Game Show Network, LLC - 50% Ownership
Operator of GSN, a cable television channel featuring multi-platform interactive game programs, and GSN.com, an internet gaming site.
Starz Entertainment, LLC - 100% Ownership
Provider of video programming distributed by cable operators, direct-to-home satellite providers, and via the Internet throughout the United States.
Liberty Sports Holdings, LLC - 100% Ownership
Provider of sports oriented programming in Denver, Pittsburgh, Seattle and surrounding areas.
Backcountry.com, Inc. - 81% Ownership
E-commerce business that sells performance gear for backcountry adventures, including backpacking, climbing, skiing, snowboarding, trail running and adventure travel. Backcountry.com also operates BackcountryOutlet.com, Dogfunk.com, Tramdock.com, SteepandCheap.com, and WhiskeyMilitia.com.
Bodybuilding.com - 83% Ownership
E-commerce business that sells supplements, clothing, tanning supplies, and other bodybuilding products. It also hosts an online site where visitors can network and exchange information related to bodybuilding.
Expedia, Inc. (NASDAQ:EXPE) - 24% Ownership
GSI Commerce, Inc.(NASDAQ:GSIC) - 19.7% Ownership
IAC/InteractiveCorp (IACI) - 30% Ownership
Operator of businesses in sectors being transformed by the internet, online and offline. Comprised of HSN; Cornerstone Brands, Inc.; HSE24; Shoebuy.com; Ticketmaster; LendingTree; RealEstate.com; ServiceMagic; Match.com; Entertainment Publications; Interval International; Ask.com; Citysearch; Evite; Gifts.com; iBuy; Pronto; and CollegeHumor.
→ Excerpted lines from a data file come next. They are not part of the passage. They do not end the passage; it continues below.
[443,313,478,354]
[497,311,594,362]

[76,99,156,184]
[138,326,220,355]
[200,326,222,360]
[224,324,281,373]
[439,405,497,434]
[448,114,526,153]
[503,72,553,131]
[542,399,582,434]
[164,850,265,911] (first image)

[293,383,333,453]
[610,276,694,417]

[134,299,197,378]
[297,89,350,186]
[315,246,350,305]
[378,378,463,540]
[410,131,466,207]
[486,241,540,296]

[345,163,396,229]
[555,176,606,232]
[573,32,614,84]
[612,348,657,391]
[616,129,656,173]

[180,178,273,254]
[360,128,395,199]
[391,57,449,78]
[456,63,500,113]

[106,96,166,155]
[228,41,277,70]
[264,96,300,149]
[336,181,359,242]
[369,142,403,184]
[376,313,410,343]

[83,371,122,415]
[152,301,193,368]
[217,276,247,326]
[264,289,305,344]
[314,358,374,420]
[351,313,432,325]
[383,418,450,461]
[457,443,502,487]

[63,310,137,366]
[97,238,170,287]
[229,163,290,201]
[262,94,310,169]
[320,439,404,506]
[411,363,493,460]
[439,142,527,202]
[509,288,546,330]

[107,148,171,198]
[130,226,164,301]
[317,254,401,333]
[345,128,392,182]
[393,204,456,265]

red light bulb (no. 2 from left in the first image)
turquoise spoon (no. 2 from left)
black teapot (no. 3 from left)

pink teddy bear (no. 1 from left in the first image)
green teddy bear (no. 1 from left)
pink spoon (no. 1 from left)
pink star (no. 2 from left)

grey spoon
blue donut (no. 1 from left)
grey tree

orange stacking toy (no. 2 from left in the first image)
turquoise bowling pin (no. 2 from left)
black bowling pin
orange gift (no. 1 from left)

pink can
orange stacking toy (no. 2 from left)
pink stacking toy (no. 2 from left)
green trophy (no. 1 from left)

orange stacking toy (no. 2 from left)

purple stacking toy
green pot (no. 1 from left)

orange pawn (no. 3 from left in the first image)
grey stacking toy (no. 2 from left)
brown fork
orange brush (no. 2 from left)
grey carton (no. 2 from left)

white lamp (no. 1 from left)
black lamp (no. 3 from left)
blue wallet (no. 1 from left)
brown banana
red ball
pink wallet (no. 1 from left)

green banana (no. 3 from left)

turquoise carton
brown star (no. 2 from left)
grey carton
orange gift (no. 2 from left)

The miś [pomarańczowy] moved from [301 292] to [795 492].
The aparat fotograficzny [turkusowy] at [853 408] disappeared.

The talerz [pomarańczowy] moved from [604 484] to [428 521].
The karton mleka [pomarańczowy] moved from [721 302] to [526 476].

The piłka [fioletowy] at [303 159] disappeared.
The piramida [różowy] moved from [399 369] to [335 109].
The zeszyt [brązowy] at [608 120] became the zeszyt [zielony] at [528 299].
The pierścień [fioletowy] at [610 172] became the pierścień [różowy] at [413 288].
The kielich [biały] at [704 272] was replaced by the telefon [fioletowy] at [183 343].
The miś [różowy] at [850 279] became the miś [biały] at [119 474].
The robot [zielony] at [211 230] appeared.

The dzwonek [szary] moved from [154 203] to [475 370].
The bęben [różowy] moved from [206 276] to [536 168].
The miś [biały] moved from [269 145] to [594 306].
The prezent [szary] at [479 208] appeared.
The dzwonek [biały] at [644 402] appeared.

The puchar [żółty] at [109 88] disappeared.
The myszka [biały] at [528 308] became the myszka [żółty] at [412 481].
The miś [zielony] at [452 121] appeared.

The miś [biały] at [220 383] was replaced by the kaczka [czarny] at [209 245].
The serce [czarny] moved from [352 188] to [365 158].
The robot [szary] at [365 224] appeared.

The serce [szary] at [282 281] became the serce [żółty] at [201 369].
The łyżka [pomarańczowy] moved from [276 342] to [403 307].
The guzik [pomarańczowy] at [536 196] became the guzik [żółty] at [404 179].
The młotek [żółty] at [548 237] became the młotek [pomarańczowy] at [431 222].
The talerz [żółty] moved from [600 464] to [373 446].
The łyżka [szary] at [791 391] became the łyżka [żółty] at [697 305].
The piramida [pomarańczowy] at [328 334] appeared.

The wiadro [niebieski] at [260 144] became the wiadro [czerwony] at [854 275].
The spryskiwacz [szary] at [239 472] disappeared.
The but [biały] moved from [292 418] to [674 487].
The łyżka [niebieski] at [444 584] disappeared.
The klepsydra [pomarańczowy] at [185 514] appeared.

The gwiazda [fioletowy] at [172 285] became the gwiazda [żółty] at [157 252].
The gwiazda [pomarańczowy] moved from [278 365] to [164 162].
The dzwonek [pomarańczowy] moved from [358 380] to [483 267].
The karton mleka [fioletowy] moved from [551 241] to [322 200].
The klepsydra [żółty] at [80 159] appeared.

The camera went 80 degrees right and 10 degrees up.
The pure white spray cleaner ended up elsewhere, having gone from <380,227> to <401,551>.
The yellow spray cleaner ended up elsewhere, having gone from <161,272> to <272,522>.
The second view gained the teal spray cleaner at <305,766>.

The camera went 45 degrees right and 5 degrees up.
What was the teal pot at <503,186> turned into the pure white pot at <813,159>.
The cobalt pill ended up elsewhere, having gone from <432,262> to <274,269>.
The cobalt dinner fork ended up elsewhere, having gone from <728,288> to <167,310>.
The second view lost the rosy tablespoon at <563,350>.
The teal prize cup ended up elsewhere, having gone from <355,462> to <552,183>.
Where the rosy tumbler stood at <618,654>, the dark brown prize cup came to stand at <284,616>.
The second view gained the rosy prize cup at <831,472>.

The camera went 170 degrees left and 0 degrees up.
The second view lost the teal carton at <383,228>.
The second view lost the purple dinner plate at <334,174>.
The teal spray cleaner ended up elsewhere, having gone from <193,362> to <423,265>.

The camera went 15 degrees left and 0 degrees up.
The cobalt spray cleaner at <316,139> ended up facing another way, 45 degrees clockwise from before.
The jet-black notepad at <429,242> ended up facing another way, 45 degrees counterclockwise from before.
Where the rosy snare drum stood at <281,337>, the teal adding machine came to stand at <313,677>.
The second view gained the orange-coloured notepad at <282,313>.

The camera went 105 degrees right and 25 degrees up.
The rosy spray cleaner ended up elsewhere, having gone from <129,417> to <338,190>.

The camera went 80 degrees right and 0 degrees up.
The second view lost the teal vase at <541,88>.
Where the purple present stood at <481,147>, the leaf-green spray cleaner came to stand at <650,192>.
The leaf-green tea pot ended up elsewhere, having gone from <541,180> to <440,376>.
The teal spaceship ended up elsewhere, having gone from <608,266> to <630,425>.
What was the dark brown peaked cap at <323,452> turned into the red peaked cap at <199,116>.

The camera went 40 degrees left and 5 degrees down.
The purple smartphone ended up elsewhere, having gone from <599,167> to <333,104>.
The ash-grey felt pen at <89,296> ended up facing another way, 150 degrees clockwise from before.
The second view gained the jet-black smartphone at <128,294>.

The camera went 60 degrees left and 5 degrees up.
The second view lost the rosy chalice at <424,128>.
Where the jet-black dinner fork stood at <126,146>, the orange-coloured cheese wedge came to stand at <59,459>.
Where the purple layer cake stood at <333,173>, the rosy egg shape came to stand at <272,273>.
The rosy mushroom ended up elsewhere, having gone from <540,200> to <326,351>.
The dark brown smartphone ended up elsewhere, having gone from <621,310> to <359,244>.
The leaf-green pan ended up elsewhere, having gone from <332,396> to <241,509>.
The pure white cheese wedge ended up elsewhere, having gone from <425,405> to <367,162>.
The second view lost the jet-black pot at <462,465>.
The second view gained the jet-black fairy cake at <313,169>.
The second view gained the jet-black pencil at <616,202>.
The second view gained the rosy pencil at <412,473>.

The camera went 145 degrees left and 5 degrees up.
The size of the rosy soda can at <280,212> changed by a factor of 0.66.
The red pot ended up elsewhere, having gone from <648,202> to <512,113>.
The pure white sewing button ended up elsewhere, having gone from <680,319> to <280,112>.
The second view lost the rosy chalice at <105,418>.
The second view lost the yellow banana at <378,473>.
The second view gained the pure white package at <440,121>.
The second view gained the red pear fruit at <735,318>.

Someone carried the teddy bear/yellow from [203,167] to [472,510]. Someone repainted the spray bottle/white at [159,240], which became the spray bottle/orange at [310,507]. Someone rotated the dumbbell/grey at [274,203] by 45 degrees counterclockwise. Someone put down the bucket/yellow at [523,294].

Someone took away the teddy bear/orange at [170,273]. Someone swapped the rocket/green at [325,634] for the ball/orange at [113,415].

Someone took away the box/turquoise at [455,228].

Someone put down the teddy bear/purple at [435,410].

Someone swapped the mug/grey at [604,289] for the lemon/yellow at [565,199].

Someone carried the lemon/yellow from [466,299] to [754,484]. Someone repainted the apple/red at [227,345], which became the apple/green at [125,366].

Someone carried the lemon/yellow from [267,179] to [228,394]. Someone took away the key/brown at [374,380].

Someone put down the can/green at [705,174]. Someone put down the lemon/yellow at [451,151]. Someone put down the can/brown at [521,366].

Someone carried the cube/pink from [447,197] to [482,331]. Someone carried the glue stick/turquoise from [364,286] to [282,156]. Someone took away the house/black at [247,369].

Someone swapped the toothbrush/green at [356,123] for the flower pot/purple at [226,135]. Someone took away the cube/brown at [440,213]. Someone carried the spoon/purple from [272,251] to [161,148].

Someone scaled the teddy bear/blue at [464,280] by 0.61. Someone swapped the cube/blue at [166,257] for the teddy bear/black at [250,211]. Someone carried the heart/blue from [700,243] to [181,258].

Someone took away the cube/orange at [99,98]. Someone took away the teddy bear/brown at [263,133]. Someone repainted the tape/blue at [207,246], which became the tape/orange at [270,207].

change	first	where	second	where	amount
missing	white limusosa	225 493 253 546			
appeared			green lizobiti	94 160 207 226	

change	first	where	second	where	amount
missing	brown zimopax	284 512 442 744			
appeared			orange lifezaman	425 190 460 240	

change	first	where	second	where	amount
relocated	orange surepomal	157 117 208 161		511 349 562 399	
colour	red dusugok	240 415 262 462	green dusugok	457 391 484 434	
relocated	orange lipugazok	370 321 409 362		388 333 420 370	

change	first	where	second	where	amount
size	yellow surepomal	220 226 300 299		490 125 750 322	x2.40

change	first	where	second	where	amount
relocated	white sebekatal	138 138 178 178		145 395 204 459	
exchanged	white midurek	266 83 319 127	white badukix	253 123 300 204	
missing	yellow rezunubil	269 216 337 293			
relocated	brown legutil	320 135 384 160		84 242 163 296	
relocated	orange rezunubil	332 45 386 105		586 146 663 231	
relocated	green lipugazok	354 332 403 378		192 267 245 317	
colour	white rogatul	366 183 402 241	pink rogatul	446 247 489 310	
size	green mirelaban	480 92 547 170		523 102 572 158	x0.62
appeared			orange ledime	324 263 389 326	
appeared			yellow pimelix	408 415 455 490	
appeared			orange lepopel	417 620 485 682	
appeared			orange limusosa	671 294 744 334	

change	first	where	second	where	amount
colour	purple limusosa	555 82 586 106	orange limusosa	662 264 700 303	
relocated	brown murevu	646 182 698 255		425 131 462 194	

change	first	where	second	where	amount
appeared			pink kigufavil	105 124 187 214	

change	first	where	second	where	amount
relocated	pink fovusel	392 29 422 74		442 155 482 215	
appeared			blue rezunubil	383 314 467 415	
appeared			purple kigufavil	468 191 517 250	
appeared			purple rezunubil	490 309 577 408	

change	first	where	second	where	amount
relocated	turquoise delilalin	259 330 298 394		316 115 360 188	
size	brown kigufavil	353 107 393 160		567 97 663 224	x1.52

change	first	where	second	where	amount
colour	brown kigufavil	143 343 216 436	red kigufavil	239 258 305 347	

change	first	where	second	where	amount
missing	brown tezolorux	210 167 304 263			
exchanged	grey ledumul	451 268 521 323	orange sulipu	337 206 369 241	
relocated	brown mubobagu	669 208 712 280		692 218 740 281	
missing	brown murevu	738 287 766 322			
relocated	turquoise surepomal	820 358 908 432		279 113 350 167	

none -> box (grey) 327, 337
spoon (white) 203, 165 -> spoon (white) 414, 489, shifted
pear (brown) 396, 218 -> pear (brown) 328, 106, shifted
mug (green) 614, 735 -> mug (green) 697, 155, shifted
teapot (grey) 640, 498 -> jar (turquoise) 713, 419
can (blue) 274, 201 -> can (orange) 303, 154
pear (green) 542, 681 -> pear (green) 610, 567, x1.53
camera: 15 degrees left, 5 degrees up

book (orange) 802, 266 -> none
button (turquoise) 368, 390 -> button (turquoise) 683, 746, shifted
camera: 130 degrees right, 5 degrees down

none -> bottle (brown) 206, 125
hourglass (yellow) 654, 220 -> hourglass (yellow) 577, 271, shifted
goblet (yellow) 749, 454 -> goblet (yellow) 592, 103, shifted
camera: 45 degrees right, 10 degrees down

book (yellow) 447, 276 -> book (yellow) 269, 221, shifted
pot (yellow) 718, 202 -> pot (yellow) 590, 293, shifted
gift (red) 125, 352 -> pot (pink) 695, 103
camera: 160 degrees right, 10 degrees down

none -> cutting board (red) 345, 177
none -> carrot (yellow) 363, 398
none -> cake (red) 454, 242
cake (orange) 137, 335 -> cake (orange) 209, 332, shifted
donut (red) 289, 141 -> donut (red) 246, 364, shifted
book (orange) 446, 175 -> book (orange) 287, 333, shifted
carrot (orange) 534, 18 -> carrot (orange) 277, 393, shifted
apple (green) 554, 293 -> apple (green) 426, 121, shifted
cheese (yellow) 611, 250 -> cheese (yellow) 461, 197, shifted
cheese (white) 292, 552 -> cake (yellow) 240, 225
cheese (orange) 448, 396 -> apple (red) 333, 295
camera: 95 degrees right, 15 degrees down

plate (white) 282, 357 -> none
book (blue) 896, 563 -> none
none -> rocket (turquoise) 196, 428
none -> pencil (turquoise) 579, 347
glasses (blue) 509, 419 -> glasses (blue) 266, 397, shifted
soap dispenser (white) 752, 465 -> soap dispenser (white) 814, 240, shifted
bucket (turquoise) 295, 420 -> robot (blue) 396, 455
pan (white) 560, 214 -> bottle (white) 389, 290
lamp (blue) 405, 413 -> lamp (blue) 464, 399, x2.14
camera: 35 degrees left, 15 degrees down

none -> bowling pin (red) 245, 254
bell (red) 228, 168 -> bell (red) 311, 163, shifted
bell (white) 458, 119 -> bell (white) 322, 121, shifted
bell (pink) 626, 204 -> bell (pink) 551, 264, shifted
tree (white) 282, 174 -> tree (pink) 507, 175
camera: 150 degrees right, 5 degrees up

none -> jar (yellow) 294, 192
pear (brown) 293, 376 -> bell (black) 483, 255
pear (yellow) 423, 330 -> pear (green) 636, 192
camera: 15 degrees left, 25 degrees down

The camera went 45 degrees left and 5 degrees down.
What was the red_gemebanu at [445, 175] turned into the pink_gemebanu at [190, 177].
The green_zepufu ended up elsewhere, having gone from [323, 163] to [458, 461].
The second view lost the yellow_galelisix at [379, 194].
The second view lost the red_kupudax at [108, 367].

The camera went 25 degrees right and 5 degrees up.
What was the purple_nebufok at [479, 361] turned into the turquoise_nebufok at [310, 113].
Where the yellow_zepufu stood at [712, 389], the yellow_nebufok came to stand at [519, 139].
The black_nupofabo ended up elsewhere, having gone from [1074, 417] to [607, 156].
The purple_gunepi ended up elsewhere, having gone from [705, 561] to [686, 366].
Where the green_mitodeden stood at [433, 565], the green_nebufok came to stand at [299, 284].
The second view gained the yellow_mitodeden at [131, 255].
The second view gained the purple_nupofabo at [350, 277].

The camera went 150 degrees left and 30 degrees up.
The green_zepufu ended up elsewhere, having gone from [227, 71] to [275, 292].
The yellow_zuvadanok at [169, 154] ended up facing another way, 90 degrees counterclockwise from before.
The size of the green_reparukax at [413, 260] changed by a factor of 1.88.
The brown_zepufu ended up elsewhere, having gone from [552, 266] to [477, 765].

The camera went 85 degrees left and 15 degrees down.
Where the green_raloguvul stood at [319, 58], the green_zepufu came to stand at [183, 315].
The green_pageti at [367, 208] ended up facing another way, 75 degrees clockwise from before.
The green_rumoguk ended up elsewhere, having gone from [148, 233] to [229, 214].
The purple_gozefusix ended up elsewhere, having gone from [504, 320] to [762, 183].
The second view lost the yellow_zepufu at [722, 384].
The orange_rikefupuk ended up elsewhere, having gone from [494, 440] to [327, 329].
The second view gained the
QVC, Inc. - 100% Ownership
So as you can see, each tracking stock's holdings follow a certain trend. Liberty Interactive holds companies that rely heavily on the internet, such as Bodybuilding.com and IAC/Interactive. Liberty Entertainment holds content providers like DIRECTV and GSN; and Liberty Capital holds sports teams, telecom stocks, and some other miscellaneous media companies. It is pretty obvious why Liberty Media would want to separate the performance of all these holdings, as they are likely to perform quite differently. It also gives investors more choice in terms of what specific exposure they want among Liberty’s holdings.
One opportunity that has caught many investors’ eyes lately is in Liberty Entertainment, which has a significant position in DIRECTV. With DTV trading currently at $21 per share, a 54% stake in the company is worth about $11.5 billion. Liberty Entertainment currently trades at $17.52, which equates to a market cap of $9.06 billion. This means you are not only getting DTV at a significant discount (paying $9.06 billion for $11.5 billion of DTV equity), but you also get LMDIA’s other assets for free. Liberty’s management recognizes that the Street is undervaluing its holdings, and even stated in the company’s 10-K that its “…objective at Liberty Entertainment is to close the trading discount and achieve fair value for its investments and businesses.” The most likely reason for this discount is the market factoring in a decline in DTV’s share price.
Management plans to accomplish this by spinning-off Liberty Entertainment into a separate public company. “We believe a new asset-backed security will reduce the discount from fair value in our stock, thereby making it a more attractive company, and will permit us to better pursue our strategic objectives,” said Liberty Media president and CEO Greg Maffei. Mario Gabelli, founder, chairmen and CEO of GAMCO Investors (NYSE:GBL) also believes there is a lot value in Liberty Entertainment. He recently offered the stock as one of his top picks for 2009 at the Barron’s Roundtable, essentially arguing the stock has a net asset value of $22, and is trading around $18.
The spin-off is on track to be completed in May or June, but as we have learned in recent months, nothing in the financial world is certain. It will be interesting to see if the spin-off is successful in shrinking the current discount to Liberty Entertainment’s NAV. LMDIA certainly seems like a pretty obvious value play, especially if you are bullish on DIRECTV.